(Beginning of EXTRACTED INFORMATION)

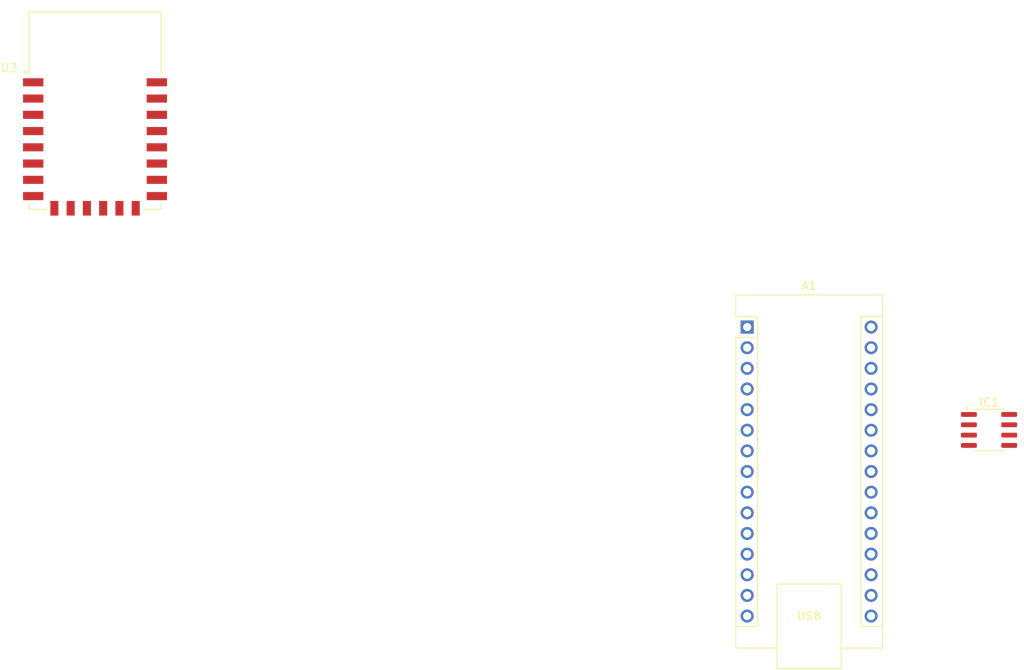
<source format=kicad_pcb>
(kicad_pcb
	(version 20241229)
	(generator "pcbnew")
	(generator_version "9.0")
	(general
		(thickness 1.6)
		(legacy_teardrops no)
	)
	(paper "A4")
	(layers
		(0 "F.Cu" signal)
		(2 "B.Cu" signal)
		(9 "F.Adhes" user "F.Adhesive")
		(11 "B.Adhes" user "B.Adhesive")
		(13 "F.Paste" user)
		(15 "B.Paste" user)
		(5 "F.SilkS" user "F.Silkscreen")
		(7 "B.SilkS" user "B.Silkscreen")
		(1 "F.Mask" user)
		(3 "B.Mask" user)
		(17 "Dwgs.User" user "User.Drawings")
		(19 "Cmts.User" user "User.Comments")
		(21 "Eco1.User" user "User.Eco1")
		(23 "Eco2.User" user "User.Eco2")
		(25 "Edge.Cuts" user)
		(27 "Margin" user)
		(31 "F.CrtYd" user "F.Courtyard")
		(29 "B.CrtYd" user "B.Courtyard")
		(35 "F.Fab" user)
		(33 "B.Fab" user)
		(39 "User.1" user)
		(41 "User.2" user)
		(43 "User.3" user)
		(45 "User.4" user)
	)
	(setup
		(pad_to_mask_clearance 0)
		(allow_soldermask_bridges_in_footprints no)
		(tenting front back)
		(pcbplotparams
			(layerselection 0x00000000_00000000_55555555_5755f5ff)
			(plot_on_all_layers_selection 0x00000000_00000000_00000000_00000000)
			(disableapertmacros no)
			(usegerberextensions no)
			(usegerberattributes yes)
			(usegerberadvancedattributes yes)
			(creategerberjobfile yes)
			(dashed_line_dash_ratio 12.000000)
			(dashed_line_gap_ratio 3.000000)
			(svgprecision 4)
			(plotframeref no)
			(mode 1)
			(useauxorigin no)
			(hpglpennumber 1)
			(hpglpenspeed 20)
			(hpglpendiameter 15.000000)
			(pdf_front_fp_property_popups yes)
			(pdf_back_fp_property_popups yes)
			(pdf_metadata yes)
			(pdf_single_document no)
			(dxfpolygonmode yes)
			(dxfimperialunits yes)
			(dxfusepcbnewfont yes)
			(psnegative no)
			(psa4output no)
			(plot_black_and_white yes)
			(sketchpadsonfab no)
			(plotpadnumbers no)
			(hidednponfab no)
			(sketchdnponfab yes)
			(crossoutdnponfab yes)
			(subtractmaskfromsilk no)
			(outputformat 1)
			(mirror no)
			(drillshape 1)
			(scaleselection 1)
			(outputdirectory "")
		)
	)
	(net 0 "")
	(net 1 "unconnected-(A1-B0-Pad18)")
	(net 2 "GND")
	(net 3 "unconnected-(A1-~{RESET}-Pad3)")
	(net 4 "unconnected-(A1-D3-Pad6)")
	(net 5 "unconnected-(A1-D6-Pad9)")
	(net 6 "unconnected-(A1-D5-Pad8)")
	(net 7 "unconnected-(A1-D1{slash}TX-Pad1)")
	(net 8 "unconnected-(A1-D2-Pad5)")
	(net 9 "unconnected-(A1-D13{slash}SCK-Pad16)")
	(net 10 "unconnected-(A1-B1-Pad28)")
	(net 11 "unconnected-(A1-D11{slash}COPI-Pad14)")
	(net 12 "unconnected-(A1-D0{slash}RX-Pad2)")
	(net 13 "unconnected-(A1-D9-Pad12)")
	(net 14 "unconnected-(A1-D7-Pad10)")
	(net 15 "unconnected-(A1-A3-Pad22)")
	(net 16 "unconnected-(A1-A2-Pad21)")
	(net 17 "unconnected-(A1-D4-Pad7)")
	(net 18 "unconnected-(A1-VIN-Pad30)")
	(net 19 "unconnected-(A1-A1-Pad20)")
	(net 20 "unconnected-(A1-3V3-Pad17)")
	(net 21 "unconnected-(A1-A0-Pad19)")
	(net 22 "unconnected-(A1-D12{slash}CIPO-Pad15)")
	(net 23 "unconnected-(A1-A7-Pad26)")
	(net 24 "unconnected-(A1-D8-Pad11)")
	(net 25 "unconnected-(A1-SCL{slash}A5-Pad24)")
	(net 26 "unconnected-(A1-D10{slash}CS-Pad13)")
	(net 27 "unconnected-(A1-VUSB{slash}5V-Pad27)")
	(net 28 "unconnected-(A1-SDA{slash}A4-Pad23)")
	(net 29 "unconnected-(A1-A6-Pad25)")
	(net 30 "unconnected-(IC1-OUTPUT_2-Pad7)")
	(net 31 "unconnected-(IC1-NC-Pad3)")
	(net 32 "unconnected-(IC1-VDD_2-Pad8)")
	(net 33 "unconnected-(IC1-OUTPUT_1-Pad6)")
	(net 34 "unconnected-(IC1-GND_2-Pad5)")
	(net 35 "Net-(IC1-INPUT)")
	(net 36 "unconnected-(IC1-VDD_1-Pad1)")
	(net 37 "unconnected-(U3-GPIO1{slash}TXD-Pad22)")
	(net 38 "unconnected-(U3-CS0-Pad9)")
	(net 39 "unconnected-(U3-SCLK-Pad14)")
	(net 40 "unconnected-(U3-GPIO0-Pad18)")
	(net 41 "unconnected-(U3-GPIO2-Pad17)")
	(net 42 "Net-(U2A--)")
	(net 43 "unconnected-(U3-GPIO10-Pad12)")
	(net 44 "unconnected-(U3-GND-Pad15)")
	(net 45 "unconnected-(U3-GPIO3{slash}RXD-Pad21)")
	(net 46 "unconnected-(U3-GPIO12-Pad6)")
	(net 47 "unconnected-(U3-~{RST}-Pad1)")
	(net 48 "unconnected-(U3-GPIO13-Pad7)")
	(net 49 "unconnected-(U3-GPIO5-Pad20)")
	(net 50 "unconnected-(U3-VCC-Pad8)")
	(net 51 "unconnected-(U3-EN-Pad3)")
	(net 52 "unconnected-(U3-GPIO16-Pad4)")
	(net 53 "unconnected-(U3-GPIO15-Pad16)")
	(net 54 "unconnected-(U3-MOSI-Pad13)")
	(net 55 "unconnected-(U3-MISO-Pad10)")
	(net 56 "unconnected-(U3-GPIO9-Pad11)")
	(net 57 "unconnected-(U3-GPIO4-Pad19)")
	(footprint "RF_Module:ESP-12E" (layer "F.Cu") (at 9.075 12.225))
	(footprint "Module:Arduino_Nano" (layer "F.Cu") (at 89.26 38.84))
	(footprint "Package_SO:SOIC-8_3.9x4.9mm_P1.27mm" (layer "F.Cu") (at 119 51.5))
	(embedded_fonts no)
)

</source>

(End of EXTRACTED INFORMATION)

• **DESCRIPTION OF THE TASK**: What is needed is an exact printout of every line from the one with "(at 9.075 12.225))" through the end of the data, including both, and nothing more.

• **SOLUTION BELOW**:
	(footprint "RF_Module:ESP-12E" (layer "F.Cu") (at 9.075 12.225))
	(footprint "Module:Arduino_Nano" (layer "F.Cu") (at 89.26 38.84))
	(footprint "Package_SO:SOIC-8_3.9x4.9mm_P1.27mm" (layer "F.Cu") (at 119 51.5))
	(embedded_fonts no)
)

</source>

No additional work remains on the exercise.